Chondrosarcoma is a malignant tumor of cartilage. It affects adults in the 30 – 60 year range. It usually arises in the medulla of pelvic bones and the ribs. On x-ray osteolytic lesions with calcifications are typical.

These tumors vary from well differentiation to poorly differentiated. The well differentiated ones can be hard to distinguish from chondroma. The treatment of choice is surgical removal. This can be difficult due to the bones that are commonly involved. Its much more rare than its osteosarcoma counterpart.

Fibrous and fibroosseous tumors

Fibrous cortical defects are not true neoplasms but rather developmental malformations of the bone. They form sharply demarcated radiolucencies in bones, often close to the epiphysis of long bones. They are small lesions, often smaller than 0.5 cm in diameter. Larger lesions (5 to 6 cm) are called nonossifying fibromas. These conditions are often incidental findings and asymptomatic. They rarely require treatment.

Fibrous dysplasia is a benign tumor comprised of immature bone structures. They can manifest in three different ways:

  • Monostotic – affecting only a single bone – 70% of cases
  • Polyostotic – affecting multiple bones – 27% of cases
  • As part of McCune-Albright syndrome – 3% of cases

McCune-Albright syndrome is a condition characterised by café au lait skin pigmentations, endocrine abnormalities and multiple fibrous dysplasias.

Other bone tumors

Giant cell tumor (osteoclastoma) arises in the epiphysis of the long bones, often in the distal femur or proximal tibia. It’s locally infiltrative, but almost never metastasizes. The tumor is comprised of two cell types: the neoplastic “stromal cells” and the reactive osteoclast-type giant cells. Looks like soap bubbles on X-ray,  should be easy to remember in this Corona time. Giant cell tumor are usually treated by curettage, but around 40-60% recur locally.

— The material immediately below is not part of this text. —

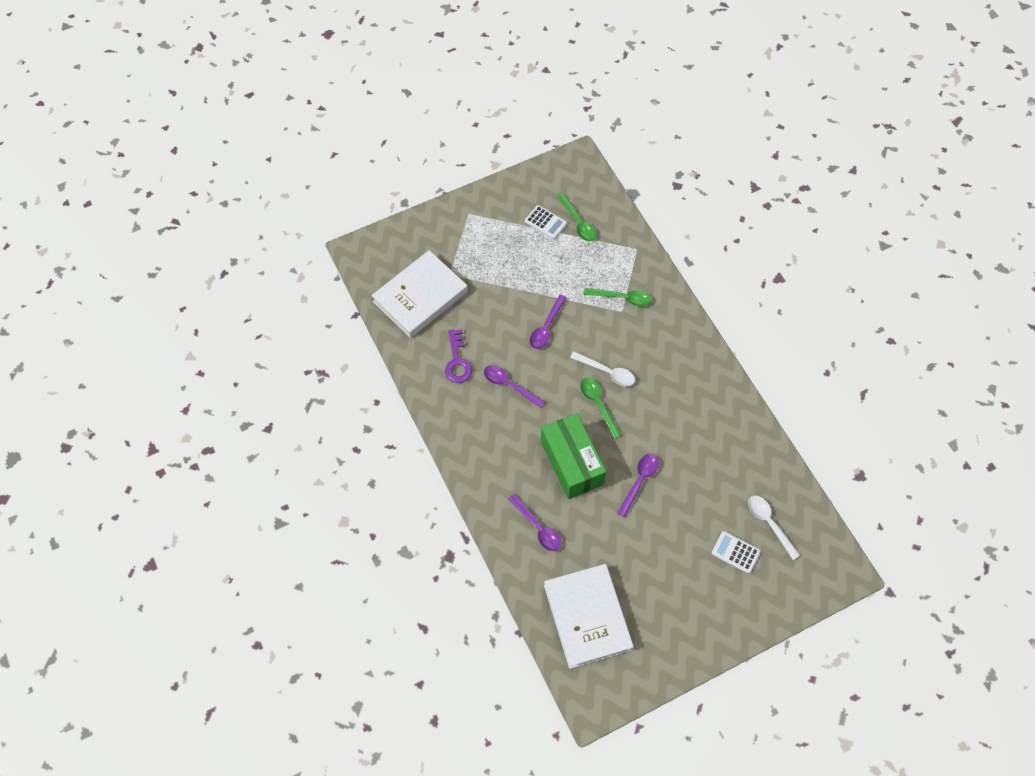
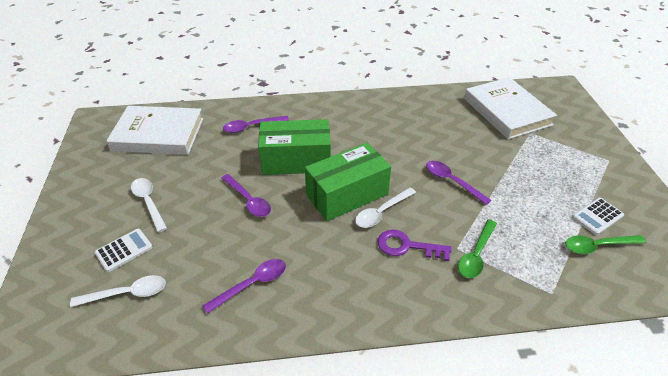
camera: 110 degrees right, 20 degrees down
purple key [445,329,472,383] -> purple key moved to [377,229,452,261]
purple spoon [484,365,545,408] -> purple spoon moved to [203,259,286,314]
green spoon [580,378,622,439] -> green box [305,143,391,221]
none -> white spoon [131,178,167,232]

Ewing sarcoma is an aggressive malignant proliferation of poorly-differentiated cells from the neuroectoderm. It’s a type of primitive neuroectodermal tumor (PNET). It arises from the diaphysis of long bones, usually in male children.

A characteristic onion-skin pattern is visible on x-ray. t(11;22) translocation is common, which can be important during diagnosis. The tumor cells are PAS positive as they contain glycogen.

Metastases to the lung or other bones are frequent. Treatment involves high-dose irradiation, chemotherapy and surgical removal.

Tumor-like lesions

Aneurysmal bone cysts are blood-filled cysts with septa that form osteolytic lesions. They often occur in the spine and flat bones. The cysts are lined by fibroblasts and myofibroblasts, and the septa are comprised of osteoid and bone.

Metastatic tumors of the bone

Metastatic tumors of the bone are far more frequent than primary bone tumors. Bones are the third most common site of metastasis, after the lung and liver. They are often multiple rather than solitary. These metastases often originate from:

  • Breast
  • Lung
  • Prostate
  • Thyroid
  • Kidney

Breast, lung and prostate account for 80% of cases.

Metastases most frequently form osteolytic lesions (decreased bone density) of the bone. A notable exception is metastases from the prostate, which form osteoblastic lesions (increased bone density). The most frequent symptom of bone metastasis is strong bone pain and pathological fractures.